EXERCISE DESCRIPTION
Rewrite the records below so that each occurrence of "pie" becomes "donut", leaving everything else unchanged. Omit the pictures from your version.

Figure comprehension tasks
-*-

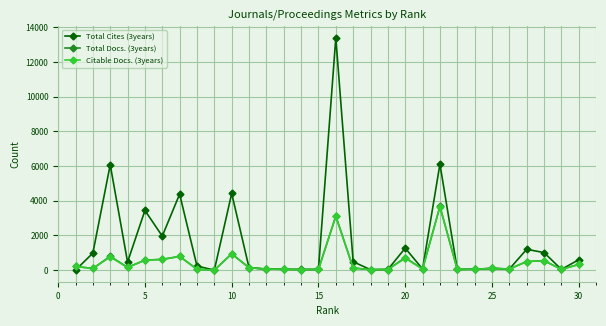

True or false: Citable Docs. (3years) has more than 1 interior local peaks.

True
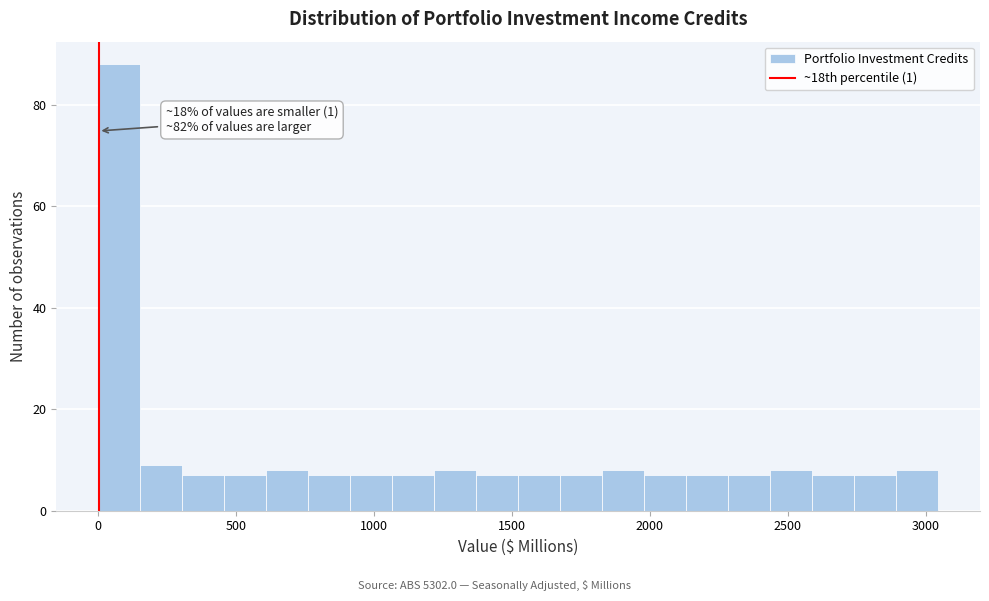

Around what value on the x-axis is the tallest bar? Give the approximate position of its centre, as read against the axis.

100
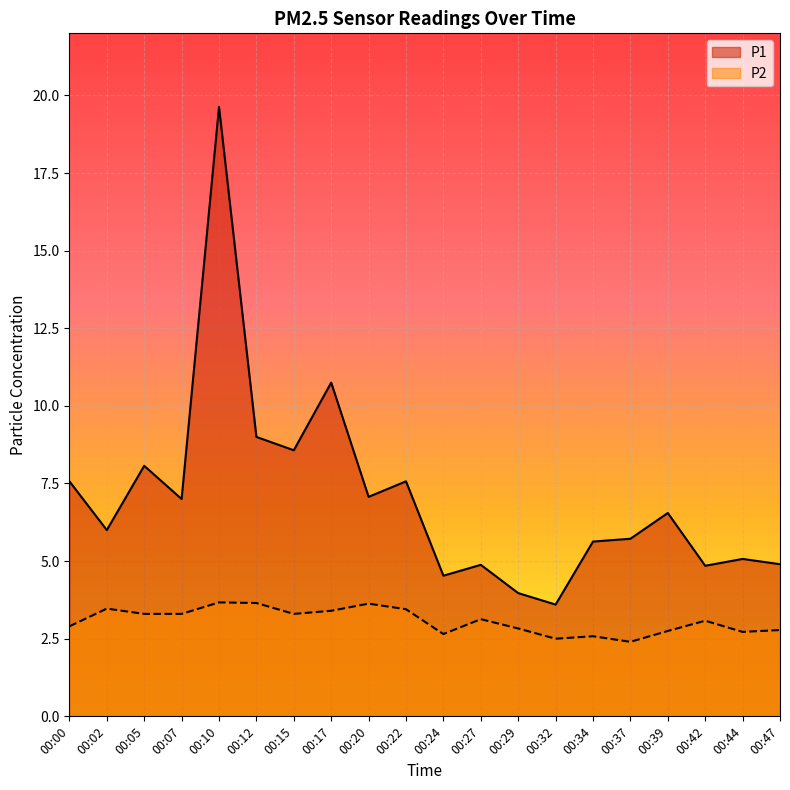

What is the lowest value of the P2 series?

2.4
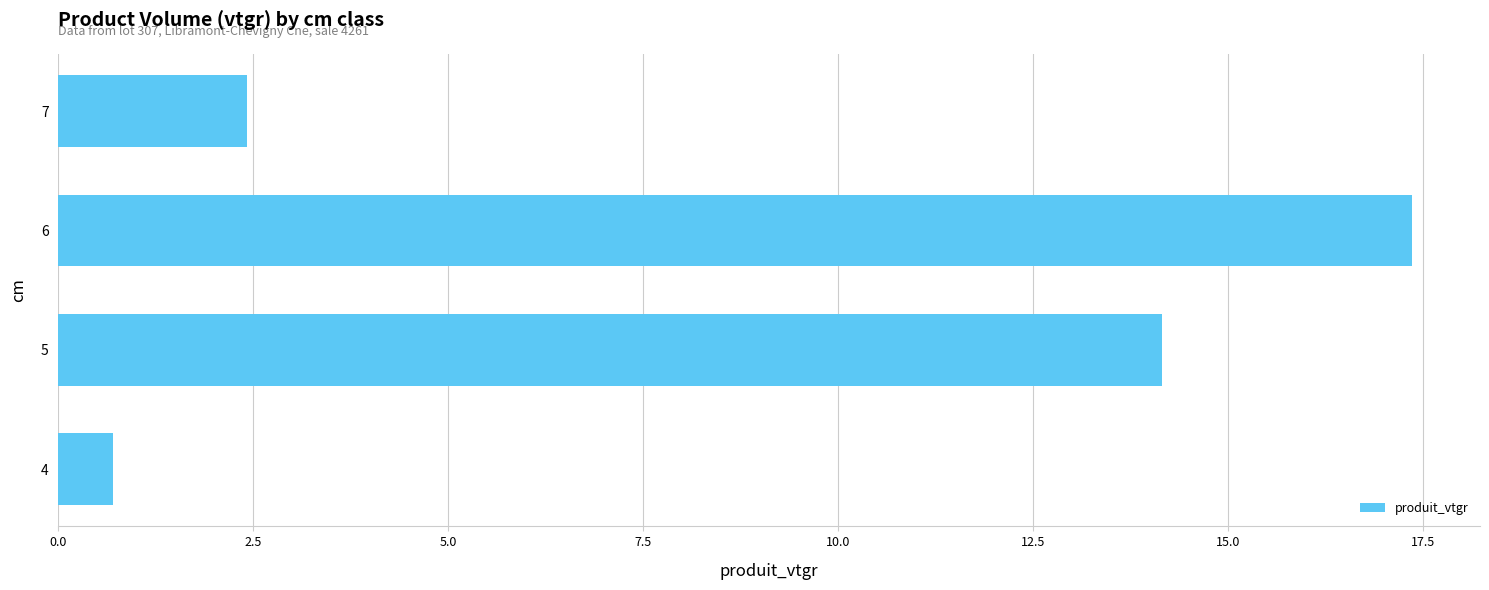

Rank the categories by value from lowest to highest.

4, 7, 5, 6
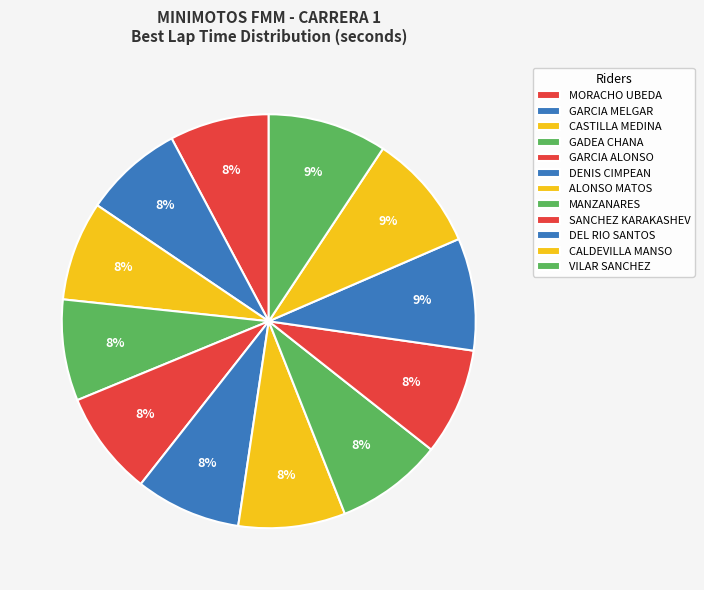

How many slices are in this pie chart?

12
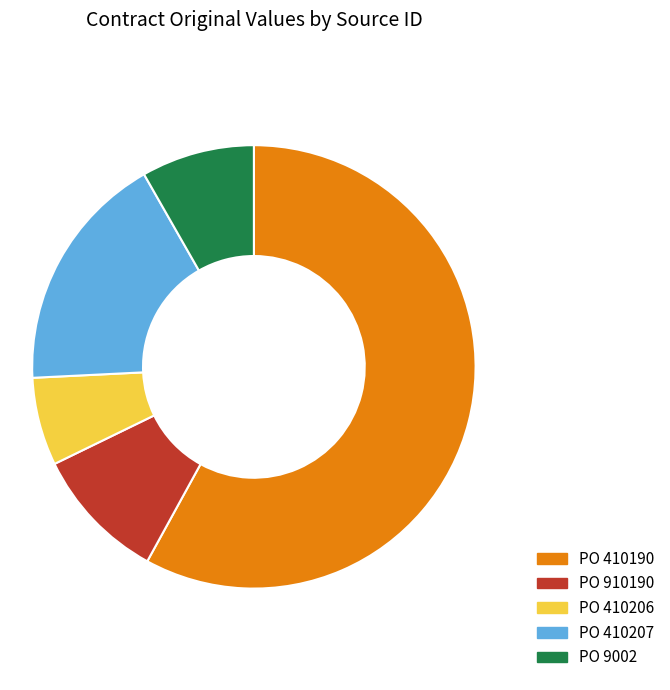

Is it true that PO 410207 is 18% of the pie?

True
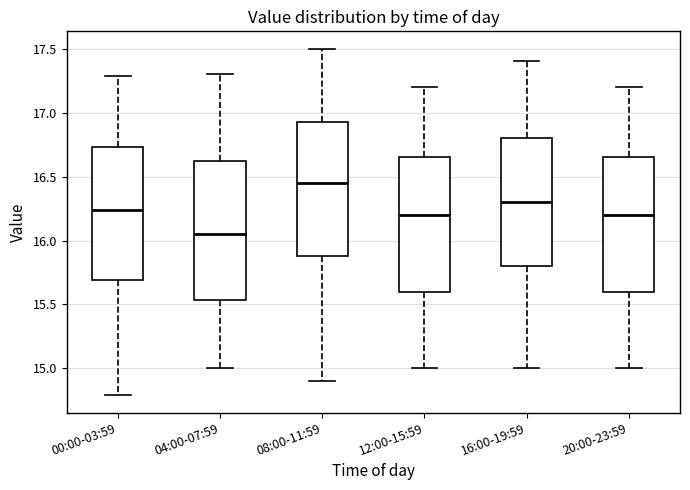

Where does the upper whisker of the box for 12:00-15:59 end on the y-axis? The values are not printed on the chart, so give them approximately, as read against the axis.

17.20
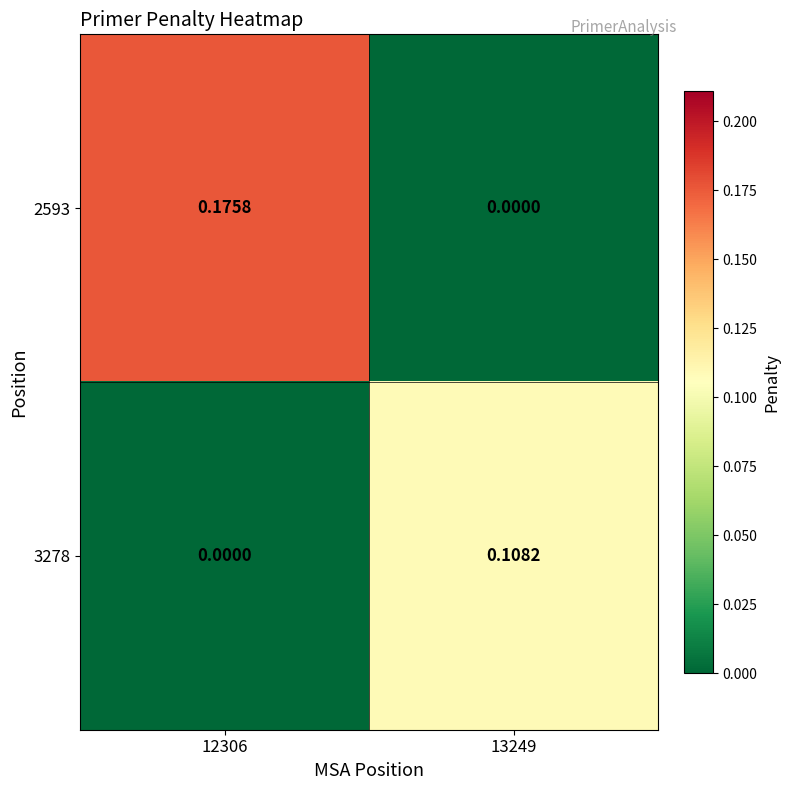

Which has a higher value, 13249 or 12306?

12306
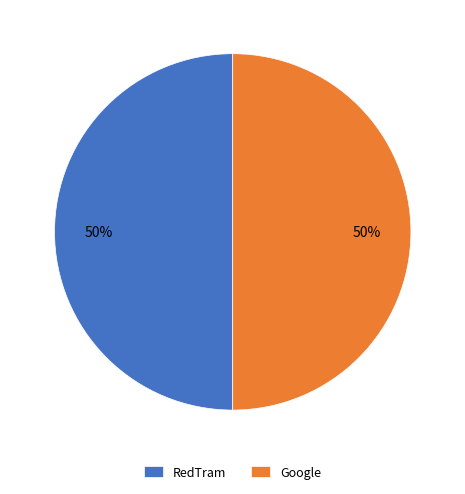

The Google slice represents 58% of the pie. True or false?

False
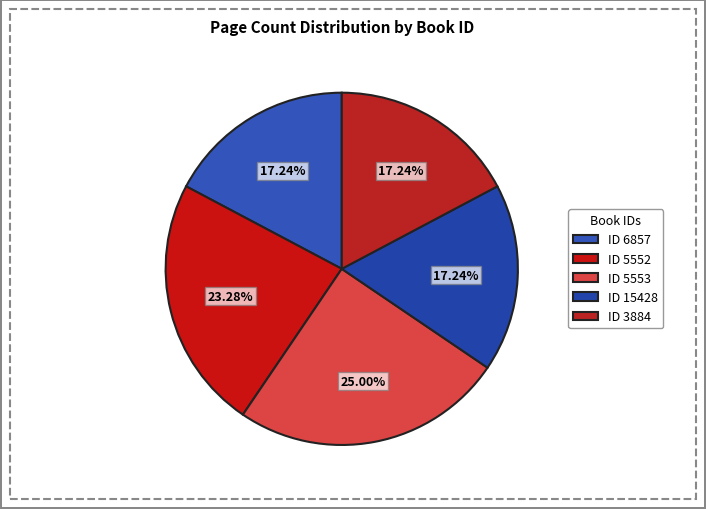

Count the number of slices in the pie.

5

-*-

SOLUTION BELOW
True or false: Citable Docs. (3years) has more than 1 interior local peaks.

True

Around what value on the x-axis is the tallest bar? Give the approximate position of its centre, as read against the axis.

100

What is the lowest value of the P2 series?

2.4

Rank the categories by value from lowest to highest.

4, 7, 5, 6

How many slices are in this donut chart?

12

Is it true that PO 410207 is 18% of the donut?

True

Where does the upper whisker of the box for 12:00-15:59 end on the y-axis? The values are not printed on the chart, so give them approximately, as read against the axis.

17.20

Which has a higher value, 13249 or 12306?

12306

The Google slice represents 58% of the donut. True or false?

False

Count the number of slices in the donut.

5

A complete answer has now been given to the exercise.